Philly voter rolls reveal dead people, people under 18, convicted felons,…

An ex-DoJ lawyer crunched some numbers on the Philadelphia voter rolls and found some rather… interesting things.

  • 102.5% of the citizen voting age population was registered to vote on Election Day 2004.
  • Out of a random sample, at least 130 registered voters were under 18.
  • 54 more in the sample had birth dates ranging from 1825 to 1899. Either the City of Brotherly Love is also the City of the Fountain of Youth, or it does not discriminate on the basis of presence or absence of a pulse.
  • 12 others were incarcerated felons (not eligible to vote according to local law).
  • Out of a sample of 385 registered voters allegedly born between 1900 and 1905, 51 (i.e., 13%) were listed as deceased in the Social Security Death Index.

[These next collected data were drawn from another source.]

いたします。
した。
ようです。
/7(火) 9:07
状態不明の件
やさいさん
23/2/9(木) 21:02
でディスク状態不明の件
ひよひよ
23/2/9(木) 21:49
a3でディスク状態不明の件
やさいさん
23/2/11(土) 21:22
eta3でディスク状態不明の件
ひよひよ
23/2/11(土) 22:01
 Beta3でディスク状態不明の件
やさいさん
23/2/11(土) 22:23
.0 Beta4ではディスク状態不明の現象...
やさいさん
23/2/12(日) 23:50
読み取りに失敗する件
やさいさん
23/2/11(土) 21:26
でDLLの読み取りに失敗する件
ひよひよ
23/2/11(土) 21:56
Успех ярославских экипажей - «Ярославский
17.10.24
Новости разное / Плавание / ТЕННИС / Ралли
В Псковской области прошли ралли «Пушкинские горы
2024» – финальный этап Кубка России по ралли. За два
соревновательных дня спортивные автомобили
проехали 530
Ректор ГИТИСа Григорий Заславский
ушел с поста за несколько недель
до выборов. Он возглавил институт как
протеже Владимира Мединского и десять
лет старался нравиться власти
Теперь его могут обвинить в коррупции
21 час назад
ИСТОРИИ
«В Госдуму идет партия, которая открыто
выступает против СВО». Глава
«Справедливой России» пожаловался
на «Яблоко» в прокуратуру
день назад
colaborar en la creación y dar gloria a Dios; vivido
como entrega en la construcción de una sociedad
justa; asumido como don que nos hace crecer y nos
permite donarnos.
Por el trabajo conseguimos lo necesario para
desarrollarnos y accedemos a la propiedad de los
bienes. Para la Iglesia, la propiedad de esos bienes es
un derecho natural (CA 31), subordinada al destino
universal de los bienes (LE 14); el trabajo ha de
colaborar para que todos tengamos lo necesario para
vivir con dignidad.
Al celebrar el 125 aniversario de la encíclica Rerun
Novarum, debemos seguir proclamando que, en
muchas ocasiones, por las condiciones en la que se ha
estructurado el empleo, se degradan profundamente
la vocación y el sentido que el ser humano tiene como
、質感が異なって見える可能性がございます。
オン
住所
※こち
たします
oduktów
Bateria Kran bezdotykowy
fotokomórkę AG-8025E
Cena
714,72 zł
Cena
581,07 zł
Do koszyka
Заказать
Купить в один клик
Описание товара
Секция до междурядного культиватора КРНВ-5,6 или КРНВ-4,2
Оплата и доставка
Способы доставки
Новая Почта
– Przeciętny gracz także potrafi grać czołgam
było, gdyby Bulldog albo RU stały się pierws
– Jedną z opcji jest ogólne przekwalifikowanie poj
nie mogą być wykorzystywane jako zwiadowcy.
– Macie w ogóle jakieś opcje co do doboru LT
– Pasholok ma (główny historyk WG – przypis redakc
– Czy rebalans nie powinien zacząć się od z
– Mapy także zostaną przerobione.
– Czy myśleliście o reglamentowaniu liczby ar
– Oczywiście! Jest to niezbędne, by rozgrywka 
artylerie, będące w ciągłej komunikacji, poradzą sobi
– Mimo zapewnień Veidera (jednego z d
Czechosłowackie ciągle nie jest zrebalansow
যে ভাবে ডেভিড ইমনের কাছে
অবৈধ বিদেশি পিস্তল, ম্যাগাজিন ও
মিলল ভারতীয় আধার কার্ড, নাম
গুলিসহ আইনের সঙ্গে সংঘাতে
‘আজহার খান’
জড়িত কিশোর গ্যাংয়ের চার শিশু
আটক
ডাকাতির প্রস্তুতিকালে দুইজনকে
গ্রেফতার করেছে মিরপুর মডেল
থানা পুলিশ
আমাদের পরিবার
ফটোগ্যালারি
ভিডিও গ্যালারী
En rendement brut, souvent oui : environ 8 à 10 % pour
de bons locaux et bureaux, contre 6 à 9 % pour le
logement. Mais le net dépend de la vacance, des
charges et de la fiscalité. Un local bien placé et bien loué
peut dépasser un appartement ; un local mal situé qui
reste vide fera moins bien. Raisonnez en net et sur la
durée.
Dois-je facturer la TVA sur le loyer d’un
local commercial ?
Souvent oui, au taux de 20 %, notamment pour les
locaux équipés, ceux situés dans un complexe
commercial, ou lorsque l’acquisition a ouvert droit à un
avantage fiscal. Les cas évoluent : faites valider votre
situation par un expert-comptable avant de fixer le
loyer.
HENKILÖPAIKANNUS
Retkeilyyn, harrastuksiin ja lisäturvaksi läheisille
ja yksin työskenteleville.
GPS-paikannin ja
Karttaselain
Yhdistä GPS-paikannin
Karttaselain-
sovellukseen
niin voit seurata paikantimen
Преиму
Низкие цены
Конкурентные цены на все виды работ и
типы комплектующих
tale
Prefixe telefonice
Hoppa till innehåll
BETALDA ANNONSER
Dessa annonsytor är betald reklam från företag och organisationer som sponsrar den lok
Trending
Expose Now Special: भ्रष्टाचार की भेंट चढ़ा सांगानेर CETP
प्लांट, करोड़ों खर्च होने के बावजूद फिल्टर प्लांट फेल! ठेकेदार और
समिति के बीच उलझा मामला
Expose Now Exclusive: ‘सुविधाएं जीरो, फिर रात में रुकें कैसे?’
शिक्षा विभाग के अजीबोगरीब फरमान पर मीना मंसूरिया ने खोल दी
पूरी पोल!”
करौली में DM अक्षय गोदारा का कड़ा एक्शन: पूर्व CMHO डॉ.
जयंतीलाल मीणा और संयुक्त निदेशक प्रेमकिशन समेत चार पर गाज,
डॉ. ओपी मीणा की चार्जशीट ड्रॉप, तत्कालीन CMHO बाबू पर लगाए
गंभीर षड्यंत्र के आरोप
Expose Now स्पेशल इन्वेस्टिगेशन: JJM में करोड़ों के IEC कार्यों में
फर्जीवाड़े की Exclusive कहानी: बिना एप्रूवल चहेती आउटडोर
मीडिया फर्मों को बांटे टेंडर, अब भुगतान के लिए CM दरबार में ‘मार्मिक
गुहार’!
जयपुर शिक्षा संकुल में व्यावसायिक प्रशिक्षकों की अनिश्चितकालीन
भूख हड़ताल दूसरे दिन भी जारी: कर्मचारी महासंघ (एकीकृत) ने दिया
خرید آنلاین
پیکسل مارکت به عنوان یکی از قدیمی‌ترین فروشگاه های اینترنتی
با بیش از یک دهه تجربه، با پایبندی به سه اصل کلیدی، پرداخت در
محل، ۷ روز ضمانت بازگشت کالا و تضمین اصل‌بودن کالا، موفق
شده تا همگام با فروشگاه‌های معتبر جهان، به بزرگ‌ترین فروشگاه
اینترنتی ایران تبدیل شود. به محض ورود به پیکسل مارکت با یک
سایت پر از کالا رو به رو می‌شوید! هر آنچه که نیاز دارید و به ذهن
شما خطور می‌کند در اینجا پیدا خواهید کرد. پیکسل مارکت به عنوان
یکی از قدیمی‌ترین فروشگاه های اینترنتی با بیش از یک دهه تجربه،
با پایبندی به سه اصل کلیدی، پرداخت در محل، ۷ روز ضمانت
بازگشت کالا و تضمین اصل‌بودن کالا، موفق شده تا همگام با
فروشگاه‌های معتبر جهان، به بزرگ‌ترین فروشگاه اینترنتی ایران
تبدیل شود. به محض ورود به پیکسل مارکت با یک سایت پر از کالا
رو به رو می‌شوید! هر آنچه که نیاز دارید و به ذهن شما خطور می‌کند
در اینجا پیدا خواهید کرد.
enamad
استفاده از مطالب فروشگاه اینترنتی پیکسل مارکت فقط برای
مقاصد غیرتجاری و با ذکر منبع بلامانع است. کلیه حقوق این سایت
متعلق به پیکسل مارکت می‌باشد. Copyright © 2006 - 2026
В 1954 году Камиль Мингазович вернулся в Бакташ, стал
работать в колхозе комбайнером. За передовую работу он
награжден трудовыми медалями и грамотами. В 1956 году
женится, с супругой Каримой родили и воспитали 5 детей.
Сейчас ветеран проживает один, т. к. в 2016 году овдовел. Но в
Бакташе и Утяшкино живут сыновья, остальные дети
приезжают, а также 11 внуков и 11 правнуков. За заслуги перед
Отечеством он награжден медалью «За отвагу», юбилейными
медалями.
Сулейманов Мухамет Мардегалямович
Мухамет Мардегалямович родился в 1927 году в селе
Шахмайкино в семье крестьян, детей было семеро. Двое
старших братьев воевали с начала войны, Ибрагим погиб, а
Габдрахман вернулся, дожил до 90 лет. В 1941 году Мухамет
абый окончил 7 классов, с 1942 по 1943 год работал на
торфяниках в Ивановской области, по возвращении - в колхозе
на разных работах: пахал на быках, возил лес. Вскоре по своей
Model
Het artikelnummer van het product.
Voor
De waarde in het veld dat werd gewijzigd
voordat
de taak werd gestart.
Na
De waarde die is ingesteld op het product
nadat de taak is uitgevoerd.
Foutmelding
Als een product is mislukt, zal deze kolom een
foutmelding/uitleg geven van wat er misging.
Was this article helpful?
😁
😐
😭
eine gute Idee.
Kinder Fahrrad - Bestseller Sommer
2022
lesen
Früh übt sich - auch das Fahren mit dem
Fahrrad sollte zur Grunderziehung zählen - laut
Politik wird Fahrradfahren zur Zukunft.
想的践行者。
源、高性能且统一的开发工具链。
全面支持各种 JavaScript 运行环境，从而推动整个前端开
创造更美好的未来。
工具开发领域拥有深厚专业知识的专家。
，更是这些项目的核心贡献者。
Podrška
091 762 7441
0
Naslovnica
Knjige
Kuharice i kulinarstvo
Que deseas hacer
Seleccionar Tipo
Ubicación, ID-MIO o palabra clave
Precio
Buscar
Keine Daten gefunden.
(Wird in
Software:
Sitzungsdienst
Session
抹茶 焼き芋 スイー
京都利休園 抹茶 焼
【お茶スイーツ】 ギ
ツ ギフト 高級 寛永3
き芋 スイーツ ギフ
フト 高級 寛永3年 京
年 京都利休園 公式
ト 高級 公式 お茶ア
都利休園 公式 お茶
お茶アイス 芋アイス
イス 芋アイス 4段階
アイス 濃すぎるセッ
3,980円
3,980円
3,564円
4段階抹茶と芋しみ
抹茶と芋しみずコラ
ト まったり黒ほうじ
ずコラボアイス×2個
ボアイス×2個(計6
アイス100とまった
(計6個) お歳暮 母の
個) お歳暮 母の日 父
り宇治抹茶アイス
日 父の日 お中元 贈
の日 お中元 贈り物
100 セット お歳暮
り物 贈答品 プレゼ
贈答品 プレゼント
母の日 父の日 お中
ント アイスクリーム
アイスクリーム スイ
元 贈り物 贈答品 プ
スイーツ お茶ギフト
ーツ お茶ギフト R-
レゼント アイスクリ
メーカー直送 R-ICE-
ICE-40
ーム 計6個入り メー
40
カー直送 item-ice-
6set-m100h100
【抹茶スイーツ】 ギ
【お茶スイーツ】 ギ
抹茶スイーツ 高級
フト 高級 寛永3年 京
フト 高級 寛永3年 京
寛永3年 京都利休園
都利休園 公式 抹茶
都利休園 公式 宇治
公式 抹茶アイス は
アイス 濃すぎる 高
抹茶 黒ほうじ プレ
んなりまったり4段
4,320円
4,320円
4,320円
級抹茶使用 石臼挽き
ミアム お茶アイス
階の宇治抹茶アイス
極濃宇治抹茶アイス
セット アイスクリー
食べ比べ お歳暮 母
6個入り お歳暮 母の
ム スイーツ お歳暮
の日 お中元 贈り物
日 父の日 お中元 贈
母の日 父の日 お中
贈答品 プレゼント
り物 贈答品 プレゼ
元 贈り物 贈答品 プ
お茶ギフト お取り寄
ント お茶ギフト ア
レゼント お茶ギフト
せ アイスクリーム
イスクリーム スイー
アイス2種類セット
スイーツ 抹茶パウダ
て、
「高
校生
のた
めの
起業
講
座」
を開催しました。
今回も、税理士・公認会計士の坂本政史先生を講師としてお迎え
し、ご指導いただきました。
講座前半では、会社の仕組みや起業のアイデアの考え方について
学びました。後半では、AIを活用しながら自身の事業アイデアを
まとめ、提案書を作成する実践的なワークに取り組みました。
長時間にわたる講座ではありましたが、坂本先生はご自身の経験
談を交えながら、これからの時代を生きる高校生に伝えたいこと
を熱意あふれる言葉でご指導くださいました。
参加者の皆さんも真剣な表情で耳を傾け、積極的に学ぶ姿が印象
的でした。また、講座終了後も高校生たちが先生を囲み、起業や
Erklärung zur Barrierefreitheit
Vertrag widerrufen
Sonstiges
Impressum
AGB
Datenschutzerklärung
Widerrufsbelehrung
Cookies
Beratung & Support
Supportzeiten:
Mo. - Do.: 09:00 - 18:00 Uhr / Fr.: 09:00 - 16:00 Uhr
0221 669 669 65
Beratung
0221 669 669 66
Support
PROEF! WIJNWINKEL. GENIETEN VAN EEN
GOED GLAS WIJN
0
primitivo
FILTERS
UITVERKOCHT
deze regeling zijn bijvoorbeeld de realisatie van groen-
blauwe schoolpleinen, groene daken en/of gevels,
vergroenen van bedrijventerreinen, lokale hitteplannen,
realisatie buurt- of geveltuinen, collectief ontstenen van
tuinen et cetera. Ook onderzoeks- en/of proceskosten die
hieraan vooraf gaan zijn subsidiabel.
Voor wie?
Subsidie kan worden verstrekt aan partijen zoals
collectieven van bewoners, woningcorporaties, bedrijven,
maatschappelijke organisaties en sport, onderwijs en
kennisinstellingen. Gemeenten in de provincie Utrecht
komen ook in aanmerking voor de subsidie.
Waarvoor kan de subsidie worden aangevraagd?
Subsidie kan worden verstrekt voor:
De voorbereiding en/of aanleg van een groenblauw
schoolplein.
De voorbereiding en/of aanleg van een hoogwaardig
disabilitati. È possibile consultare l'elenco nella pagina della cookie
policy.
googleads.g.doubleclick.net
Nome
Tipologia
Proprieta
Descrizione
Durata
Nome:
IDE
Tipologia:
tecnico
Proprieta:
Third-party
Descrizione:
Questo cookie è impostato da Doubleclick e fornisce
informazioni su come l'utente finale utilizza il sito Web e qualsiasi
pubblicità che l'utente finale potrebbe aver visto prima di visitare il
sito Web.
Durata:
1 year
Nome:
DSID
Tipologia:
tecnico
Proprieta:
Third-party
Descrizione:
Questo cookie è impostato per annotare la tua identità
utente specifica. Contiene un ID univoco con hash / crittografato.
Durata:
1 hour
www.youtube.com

And this is just one county in Pennsylvania.

Assume that there were just 400 or so ineligible voters from all of Philadelphia, and not just from a small sample. Philadelphia is just one of 67 counties in the Commonwealth of Pennsylvania. If every county had 400 or more ineligible voters on their lists for any given election, and those voters actually voted, roughly 26,800 votes would be ineligible. Multiply that by 50 states and one would be hard-pressed to successfully argue that a problem doesn’t exist when relevant portions of the National Voter Registration Act, such as Section 8, are not enforced — as the DOJ’s Julie Fernandes instructed.

If it is true that the DOJ, as a matter of policy, will not enforce this statute, it is frightening to think of the consequences. Would anyone be able to trust the electoral process knowing that dead or otherwise ineligible voters are casting votes?

The right to vote in America is sacred and should remain as pure as our Founding Fathers intended. (Those same Founding Fathers who declared America a free and independent country during a hot summer in 1776 in … Philadelphia.)

It is time to take action. If the DOJ will not enforce the law, the people must — the Motor Voter law allows private citizens to bring suit against states and voter registrars for not properly maintaining the rolls.

Our right to vote is what gives us the power to choose the government that works for us — “consent of the governed” is a hollow phrase if voter rolls do not accurately reflect “the governed.”